*TAREFA A REALIZAR*
Edite o trecho da crítica de "Na trama, durante" a "por aí espalhados.", substituindo "cúpula" por "reunião".

*TEXTO EXTRAÍDO*
-*-

G20 | 2025

Como salvar o mundo se não consegue salvar nem o próprio filme?
Nem mesmo o enorme talento de um ator ou atriz consegue sustentar um filme quando seu roteiro e sua direção são pífios. G20, lançamento da Prime Video dirigido por Patricia Riggen e estrelado por Viola Davis, Antony Starr e Anthony Anderson, falha em tudo que tenta: seja nos tratamentos inadequados a importantes temas contemporâneos, seja na tentativa de ser um empolgante filme de ação.
Na trama, durante a cúpula do G20 que reúne inúmeros chefes de Estado na África do Sul, ocorre um ataque terrorista que os faz reféns, e cabe à Danielle Sutton (Viola Davis), presidente dos Estados Unidos da América, salvá-los todos, valendo-se de suas habilidades adquiridas na época em que foi militar.
Por certo, essa não parece ser uma das melhores quadras históricas para sustentar a posição dos Estados Unidos da América como os grandes salvadores dos pobres e oprimidos de nosso planeta. Mas neste filme, em pleno 2025, ainda se aposta neste reforço da posição dos americanos como os grandes tutores das outras nações e os grandes responsáveis por proteger o mundo “de tantos vilões” por aí espalhados.
Em G20, a presidente dos Estados Unidos mostra-se comprometida a acabar com a fome da África. Em uma cena constrangedora, a personagem, durante uma coletiva de imprensa, afirma em tom professoral que na maioria dos países subsaarianos, os agricultores não têm acesso “a bancos como nós, na hora de comprar sementes para plantar, eles dependem do dinheiro que colocaram em uma meia ou esconderam”.
Para isso, a presidente Sutton oferece uma solução perfeita: o uso de uma moeda digital para esses agricultores que seja fácil e segura, afinal, como seu tio dizia: “você pode dar um peixe a um homem a alimentá-lo por um dia ou pode ensiná-lo a pescar e alimentá-lo por toda vida”. Sim, é este ditado o escolhido pelo roteiro para dotar a cena de um peso maior.
É por este intento misericordioso que a presidente Sutton, na companhia de sua secretária do Tesouro nacional, Joana Worth (Elizabeth Marvel), será alvo de críticas pelos representantes dos demais países, que precisam ser convencidos a participar deste plano de ajuda humanitária desenvolvido pelos Estados Unidos da América.

-*-

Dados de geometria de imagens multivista
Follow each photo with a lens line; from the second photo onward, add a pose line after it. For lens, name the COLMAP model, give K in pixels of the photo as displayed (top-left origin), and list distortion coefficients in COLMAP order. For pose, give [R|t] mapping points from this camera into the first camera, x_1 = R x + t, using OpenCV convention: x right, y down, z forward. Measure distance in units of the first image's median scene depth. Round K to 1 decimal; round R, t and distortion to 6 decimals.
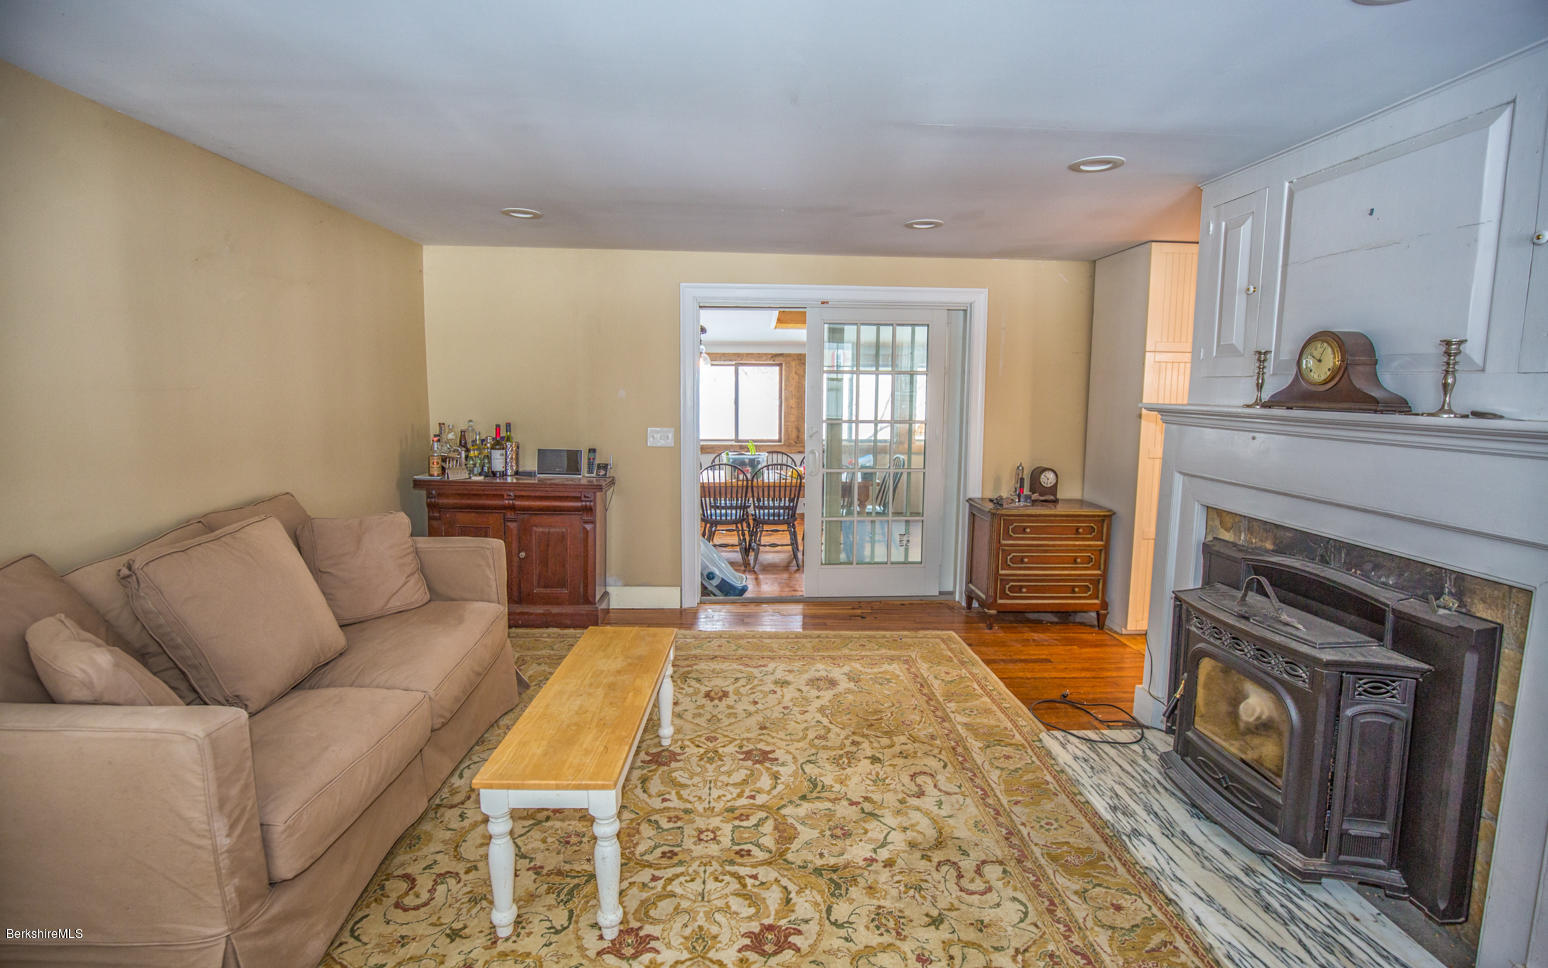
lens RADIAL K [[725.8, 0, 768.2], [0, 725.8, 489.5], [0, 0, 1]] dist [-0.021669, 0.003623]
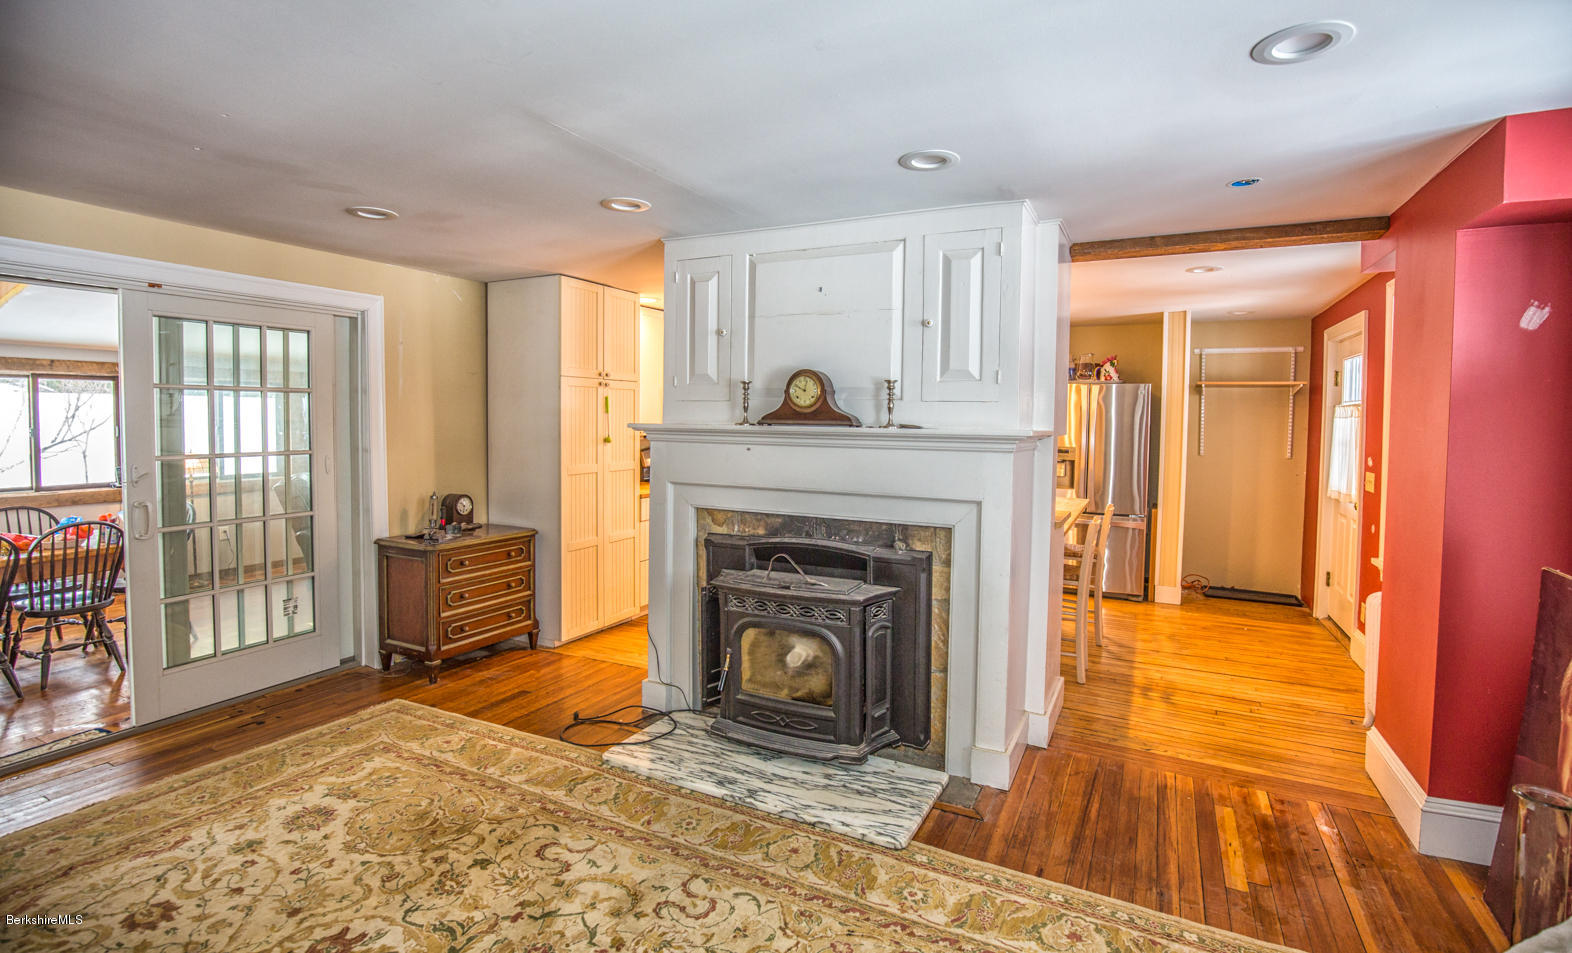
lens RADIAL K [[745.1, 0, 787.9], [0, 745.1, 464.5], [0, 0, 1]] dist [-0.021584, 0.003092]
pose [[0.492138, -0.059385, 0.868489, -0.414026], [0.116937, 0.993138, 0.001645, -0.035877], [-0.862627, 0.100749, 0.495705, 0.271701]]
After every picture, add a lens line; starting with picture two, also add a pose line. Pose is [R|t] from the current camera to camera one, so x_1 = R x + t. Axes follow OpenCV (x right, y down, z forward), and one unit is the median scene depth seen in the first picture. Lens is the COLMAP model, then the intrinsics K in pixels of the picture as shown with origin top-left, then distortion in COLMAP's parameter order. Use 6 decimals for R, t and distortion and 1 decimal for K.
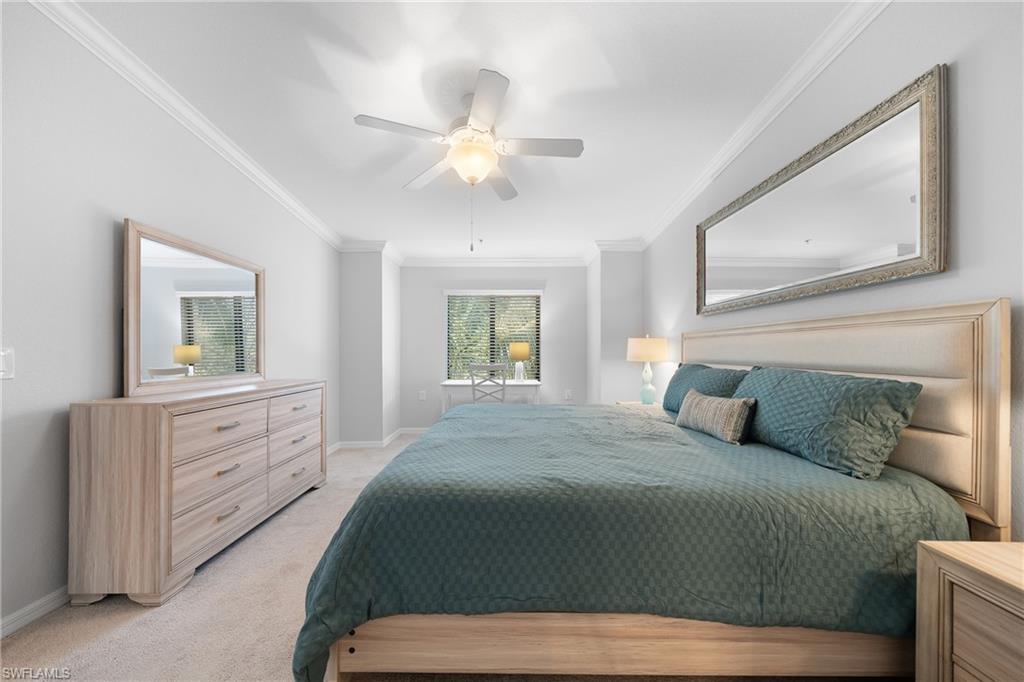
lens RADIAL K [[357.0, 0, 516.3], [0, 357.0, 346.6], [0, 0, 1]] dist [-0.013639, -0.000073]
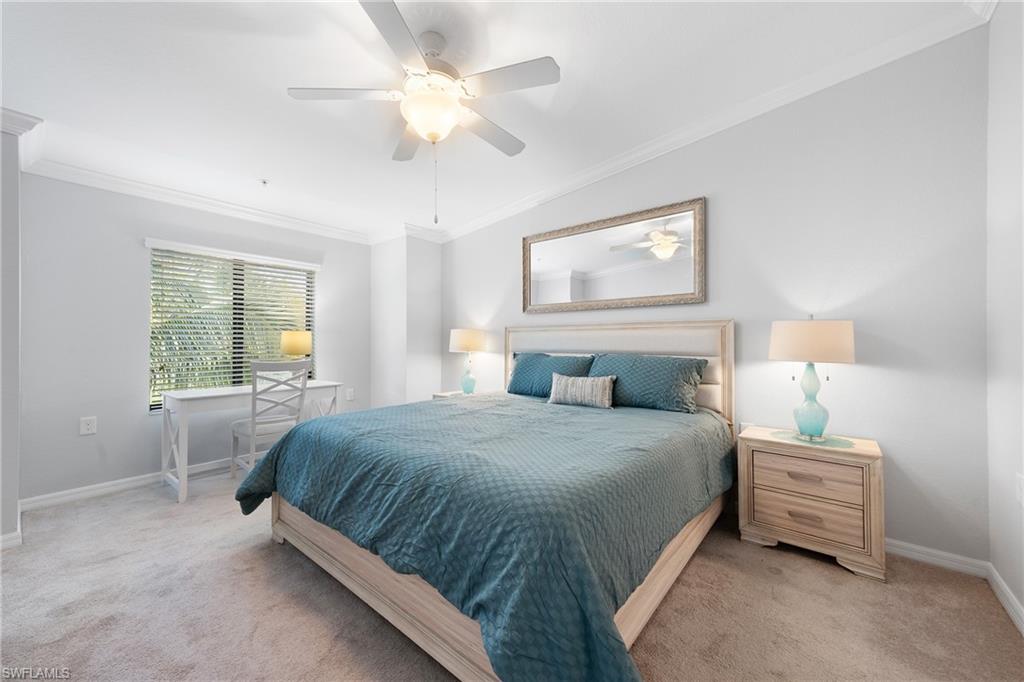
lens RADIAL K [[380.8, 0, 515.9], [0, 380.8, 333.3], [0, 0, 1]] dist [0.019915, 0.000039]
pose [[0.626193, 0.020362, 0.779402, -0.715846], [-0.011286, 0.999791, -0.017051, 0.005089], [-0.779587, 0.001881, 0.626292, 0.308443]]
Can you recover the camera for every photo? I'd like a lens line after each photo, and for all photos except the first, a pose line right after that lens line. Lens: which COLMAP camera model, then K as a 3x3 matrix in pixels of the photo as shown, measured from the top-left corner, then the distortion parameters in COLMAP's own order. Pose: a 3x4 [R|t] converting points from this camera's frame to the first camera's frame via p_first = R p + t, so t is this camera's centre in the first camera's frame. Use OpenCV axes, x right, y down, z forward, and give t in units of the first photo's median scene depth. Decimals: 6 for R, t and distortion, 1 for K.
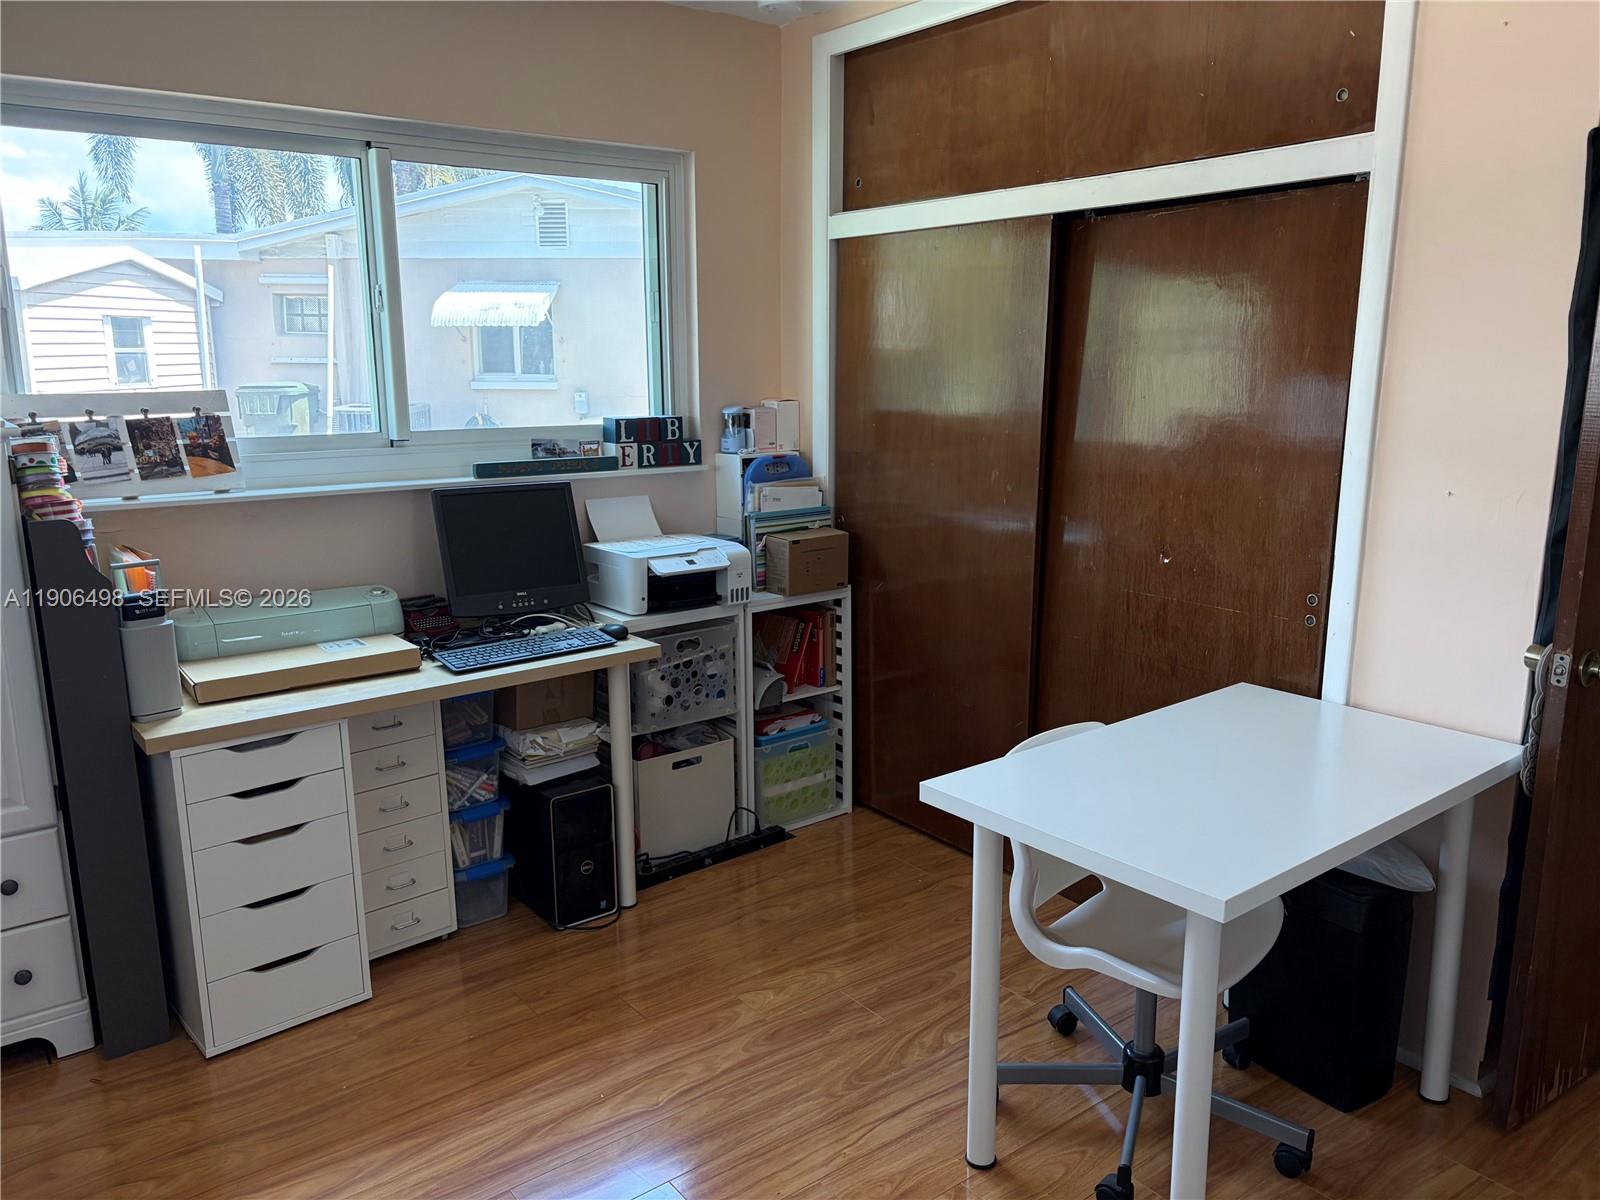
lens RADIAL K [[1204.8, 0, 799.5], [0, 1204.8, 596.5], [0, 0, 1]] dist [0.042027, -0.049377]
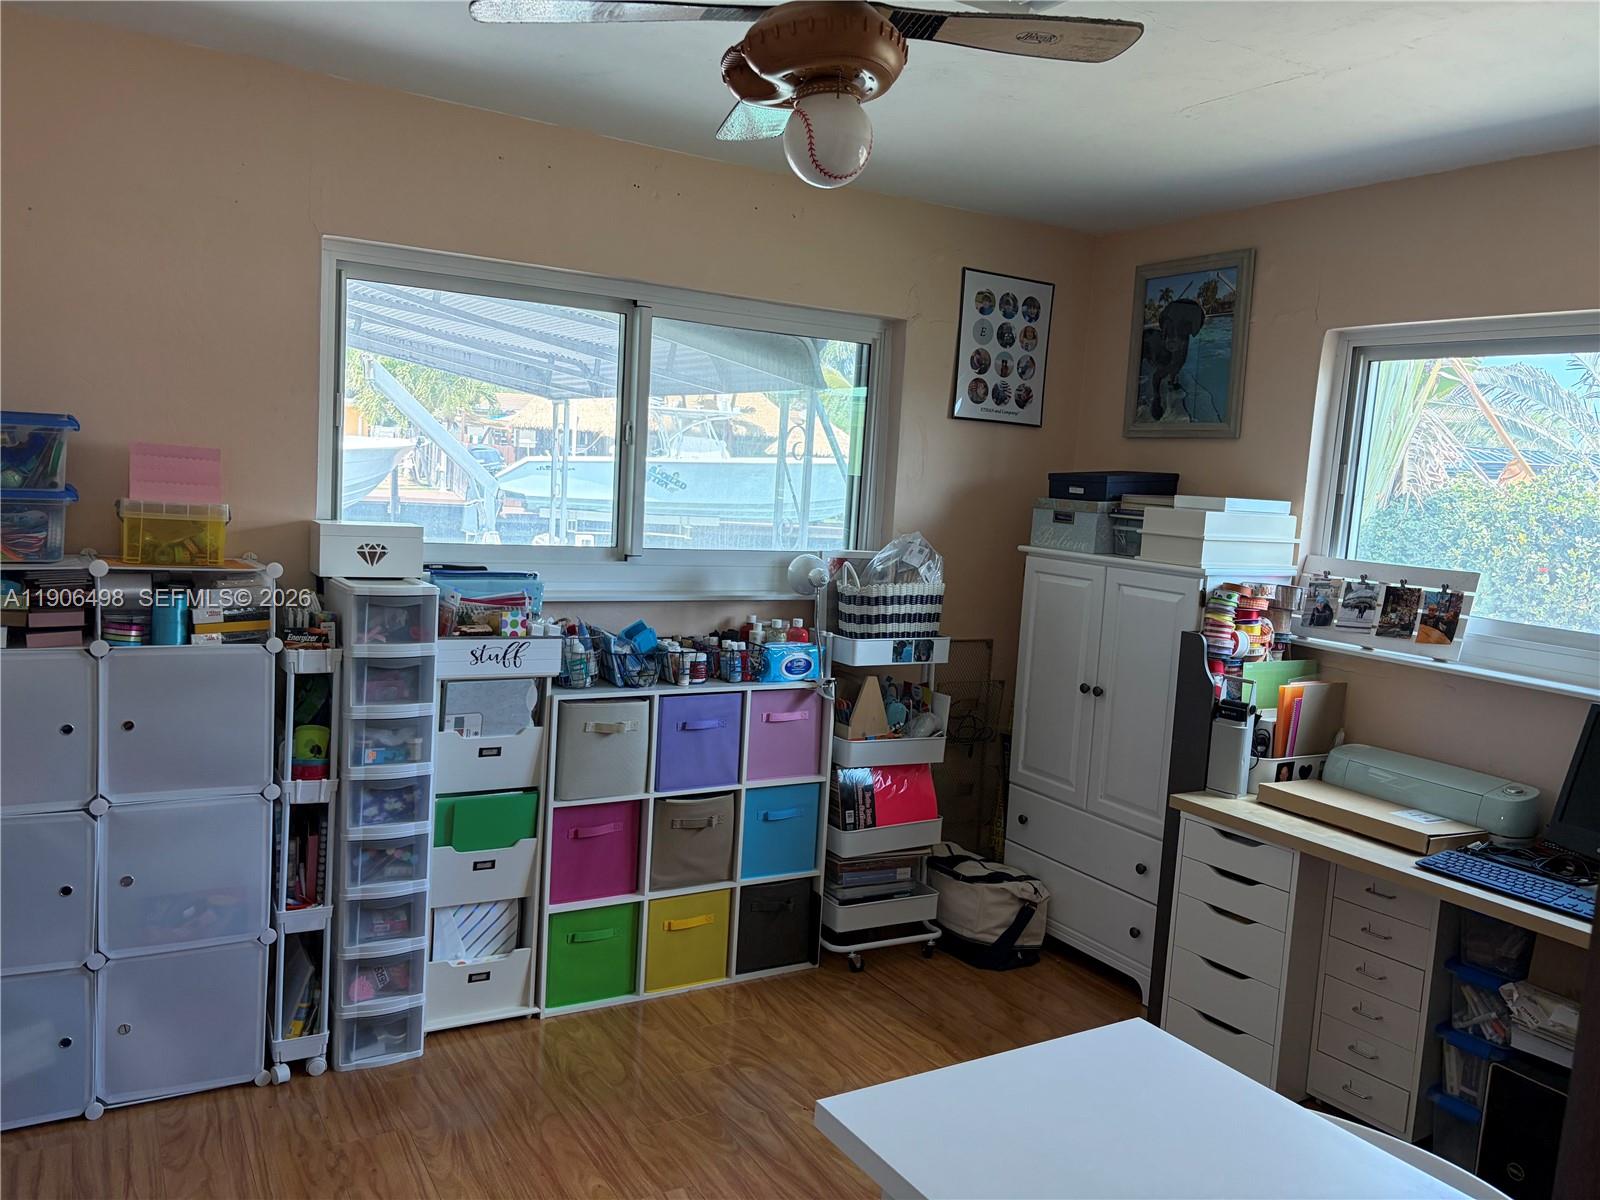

-*-

*SOLUÇÃO*
Na trama, durante a reunião do G20 que reúne inúmeros chefes de Estado na África do Sul, ocorre um ataque terrorista que os faz reféns, e cabe à Danielle Sutton (Viola Davis), presidente dos Estados Unidos da América, salvá-los todos, valendo-se de suas habilidades adquiridas na época em que foi militar.
Por certo, essa não parece ser uma das melhores quadras históricas para sustentar a posição dos Estados Unidos da América como os grandes salvadores dos pobres e oprimidos de nosso planeta. Mas neste filme, em pleno 2025, ainda se aposta neste reforço da posição dos americanos como os grandes tutores das outras nações e os grandes responsáveis por proteger o mundo “de tantos vilões” por aí espalhados.